[[ WORKING DATA open ]]
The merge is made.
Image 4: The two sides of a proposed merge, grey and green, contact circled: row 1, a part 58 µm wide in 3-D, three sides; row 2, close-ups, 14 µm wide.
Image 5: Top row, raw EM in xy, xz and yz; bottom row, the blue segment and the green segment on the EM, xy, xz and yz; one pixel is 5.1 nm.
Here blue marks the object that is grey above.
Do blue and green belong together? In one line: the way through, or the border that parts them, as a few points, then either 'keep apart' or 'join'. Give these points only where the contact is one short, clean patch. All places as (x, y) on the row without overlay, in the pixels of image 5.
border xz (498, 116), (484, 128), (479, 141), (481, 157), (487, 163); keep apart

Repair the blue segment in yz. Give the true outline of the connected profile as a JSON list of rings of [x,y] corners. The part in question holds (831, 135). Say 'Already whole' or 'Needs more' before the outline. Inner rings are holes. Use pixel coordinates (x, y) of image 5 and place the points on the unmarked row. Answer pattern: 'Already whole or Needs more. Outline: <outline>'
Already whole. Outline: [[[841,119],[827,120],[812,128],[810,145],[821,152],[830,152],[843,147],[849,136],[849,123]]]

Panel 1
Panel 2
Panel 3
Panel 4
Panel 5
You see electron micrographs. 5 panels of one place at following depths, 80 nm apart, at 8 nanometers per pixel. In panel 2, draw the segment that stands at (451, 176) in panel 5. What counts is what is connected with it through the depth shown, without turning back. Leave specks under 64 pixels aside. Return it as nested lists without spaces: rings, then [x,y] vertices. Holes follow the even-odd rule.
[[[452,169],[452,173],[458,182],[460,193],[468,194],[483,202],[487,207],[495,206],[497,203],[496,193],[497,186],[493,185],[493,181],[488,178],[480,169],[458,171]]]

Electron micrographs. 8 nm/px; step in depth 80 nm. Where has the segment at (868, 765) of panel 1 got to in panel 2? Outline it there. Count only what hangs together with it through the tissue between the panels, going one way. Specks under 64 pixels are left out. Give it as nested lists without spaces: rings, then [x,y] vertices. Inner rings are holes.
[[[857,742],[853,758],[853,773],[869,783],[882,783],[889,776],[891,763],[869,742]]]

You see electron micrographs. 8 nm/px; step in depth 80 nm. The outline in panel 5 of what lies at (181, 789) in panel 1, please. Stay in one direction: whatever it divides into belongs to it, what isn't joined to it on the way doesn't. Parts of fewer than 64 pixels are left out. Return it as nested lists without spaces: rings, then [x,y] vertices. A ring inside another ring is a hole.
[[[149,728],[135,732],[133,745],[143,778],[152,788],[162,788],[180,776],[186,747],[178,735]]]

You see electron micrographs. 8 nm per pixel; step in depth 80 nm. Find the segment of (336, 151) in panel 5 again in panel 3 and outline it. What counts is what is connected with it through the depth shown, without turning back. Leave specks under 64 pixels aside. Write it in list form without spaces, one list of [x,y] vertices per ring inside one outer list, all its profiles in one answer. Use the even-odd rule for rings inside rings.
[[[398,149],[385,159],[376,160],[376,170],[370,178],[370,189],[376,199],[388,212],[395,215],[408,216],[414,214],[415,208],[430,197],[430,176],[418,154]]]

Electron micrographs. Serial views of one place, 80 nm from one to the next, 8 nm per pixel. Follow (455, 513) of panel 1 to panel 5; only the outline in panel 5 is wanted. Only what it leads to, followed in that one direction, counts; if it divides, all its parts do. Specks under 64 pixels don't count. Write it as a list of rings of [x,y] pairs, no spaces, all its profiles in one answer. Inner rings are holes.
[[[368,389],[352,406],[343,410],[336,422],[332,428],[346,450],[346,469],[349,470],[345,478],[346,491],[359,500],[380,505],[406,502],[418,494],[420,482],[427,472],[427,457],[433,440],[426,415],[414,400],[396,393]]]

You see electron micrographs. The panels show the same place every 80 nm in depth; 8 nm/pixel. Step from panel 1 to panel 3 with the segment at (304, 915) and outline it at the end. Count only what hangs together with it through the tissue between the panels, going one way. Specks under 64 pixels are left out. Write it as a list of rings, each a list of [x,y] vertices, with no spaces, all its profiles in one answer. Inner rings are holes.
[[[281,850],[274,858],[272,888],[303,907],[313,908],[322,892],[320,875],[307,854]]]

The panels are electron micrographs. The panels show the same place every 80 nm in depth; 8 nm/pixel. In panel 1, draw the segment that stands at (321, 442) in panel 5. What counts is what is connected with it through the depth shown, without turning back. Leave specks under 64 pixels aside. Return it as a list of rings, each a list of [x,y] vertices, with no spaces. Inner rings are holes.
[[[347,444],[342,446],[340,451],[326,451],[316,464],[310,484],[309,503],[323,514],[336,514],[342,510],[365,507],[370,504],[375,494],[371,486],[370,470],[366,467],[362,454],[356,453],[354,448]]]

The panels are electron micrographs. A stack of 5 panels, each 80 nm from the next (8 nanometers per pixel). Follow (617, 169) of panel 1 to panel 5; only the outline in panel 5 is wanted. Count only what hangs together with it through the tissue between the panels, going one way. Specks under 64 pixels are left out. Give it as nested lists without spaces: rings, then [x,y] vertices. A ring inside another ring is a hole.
[[ WORKING DATA closed ]]
Return all the lines above exactly as given.

The merge is made.
Image 4: The two sides of a proposed merge, grey and green, contact circled: row 1, a part 58 µm wide in 3-D, three sides; row 2, close-ups, 14 µm wide.
Image 5: Top row, raw EM in xy, xz and yz; bottom row, the blue segment and the green segment on the EM, xy, xz and yz; one pixel is 5.1 nm.
Here blue marks the object that is grey above.
Do blue and green belong together? In one line: the way through, or the border that parts them, as a few points, then either 'keep apart' or 'join'. Give these points only where the contact is one short, clean patch. All places as (x, y) on the row without overlay, in the pixels of image 5.
border xz (498, 116), (484, 128), (479, 141), (481, 157), (487, 163); keep apart

Repair the blue segment in yz. Give the true outline of the connected profile as a JSON list of rings of [x,y] corners. The part in question holds (831, 135). Say 'Already whole' or 'Needs more' before the outline. Inner rings are holes. Use pixel coordinates (x, y) of image 5 and place the points on the unmarked row. Answer pattern: 'Already whole or Needs more. Outline: <outline>'
Already whole. Outline: [[[841,119],[827,120],[812,128],[810,145],[821,152],[830,152],[843,147],[849,136],[849,123]]]

Panel 1
Panel 2
Panel 3
Panel 4
Panel 5
You see electron micrographs. 5 panels of one place at following depths, 80 nm apart, at 8 nanometers per pixel. In panel 2, draw the segment that stands at (451, 176) in panel 5. What counts is what is connected with it through the depth shown, without turning back. Leave specks under 64 pixels aside. Return it as nested lists without spaces: rings, then [x,y] vertices. Holes follow the even-odd rule.
[[[452,169],[452,173],[458,182],[460,193],[468,194],[483,202],[487,207],[495,206],[497,203],[496,193],[497,186],[493,185],[493,181],[488,178],[480,169],[458,171]]]

Electron micrographs. 8 nm/px; step in depth 80 nm. Where has the segment at (868, 765) of panel 1 got to in panel 2? Outline it there. Count only what hangs together with it through the tissue between the panels, going one way. Specks under 64 pixels are left out. Give it as nested lists without spaces: rings, then [x,y] vertices. Inner rings are holes.
[[[857,742],[853,758],[853,773],[869,783],[882,783],[889,776],[891,763],[869,742]]]

You see electron micrographs. 8 nm/px; step in depth 80 nm. The outline in panel 5 of what lies at (181, 789) in panel 1, please. Stay in one direction: whatever it divides into belongs to it, what isn't joined to it on the way doesn't. Parts of fewer than 64 pixels are left out. Return it as nested lists without spaces: rings, then [x,y] vertices. A ring inside another ring is a hole.
[[[149,728],[135,732],[133,745],[143,778],[152,788],[162,788],[180,776],[186,747],[178,735]]]

You see electron micrographs. 8 nm per pixel; step in depth 80 nm. Find the segment of (336, 151) in panel 5 again in panel 3 and outline it. What counts is what is connected with it through the depth shown, without turning back. Leave specks under 64 pixels aside. Write it in list form without spaces, one list of [x,y] vertices per ring inside one outer list, all its profiles in one answer. Use the even-odd rule for rings inside rings.
[[[398,149],[385,159],[376,160],[376,170],[370,178],[370,189],[376,199],[388,212],[395,215],[408,216],[414,214],[415,208],[430,197],[430,176],[418,154]]]

Electron micrographs. Serial views of one place, 80 nm from one to the next, 8 nm per pixel. Follow (455, 513) of panel 1 to panel 5; only the outline in panel 5 is wanted. Only what it leads to, followed in that one direction, counts; if it divides, all its parts do. Specks under 64 pixels don't count. Write it as a list of rings of [x,y] pairs, no spaces, all its profiles in one answer. Inner rings are holes.
[[[368,389],[352,406],[343,410],[336,422],[332,428],[346,450],[346,469],[349,470],[345,478],[346,491],[359,500],[380,505],[406,502],[418,494],[420,482],[427,472],[427,457],[433,440],[426,415],[414,400],[396,393]]]

You see electron micrographs. The panels show the same place every 80 nm in depth; 8 nm/pixel. Step from panel 1 to panel 3 with the segment at (304, 915) and outline it at the end. Count only what hangs together with it through the tissue between the panels, going one way. Specks under 64 pixels are left out. Write it as a list of rings, each a list of [x,y] vertices, with no spaces, all its profiles in one answer. Inner rings are holes.
[[[281,850],[274,858],[272,888],[303,907],[313,908],[322,892],[320,875],[307,854]]]

The panels are electron micrographs. The panels show the same place every 80 nm in depth; 8 nm/pixel. In panel 1, draw the segment that stands at (321, 442) in panel 5. What counts is what is connected with it through the depth shown, without turning back. Leave specks under 64 pixels aside. Return it as a list of rings, each a list of [x,y] vertices, with no spaces. Inner rings are holes.
[[[347,444],[342,446],[340,451],[326,451],[316,464],[310,484],[309,503],[323,514],[336,514],[342,510],[365,507],[370,504],[375,494],[371,486],[370,470],[366,467],[362,454],[356,453],[354,448]]]

The panels are electron micrographs. A stack of 5 panels, each 80 nm from the next (8 nanometers per pixel). Follow (617, 169) of panel 1 to panel 5; only the outline in panel 5 is wanted. Count only what hangs together with it through the tissue between the panels, going one way. Specks under 64 pixels are left out. Give it as nested lists without spaces: rings, then [x,y] vertices. A ring inside another ring is a hole.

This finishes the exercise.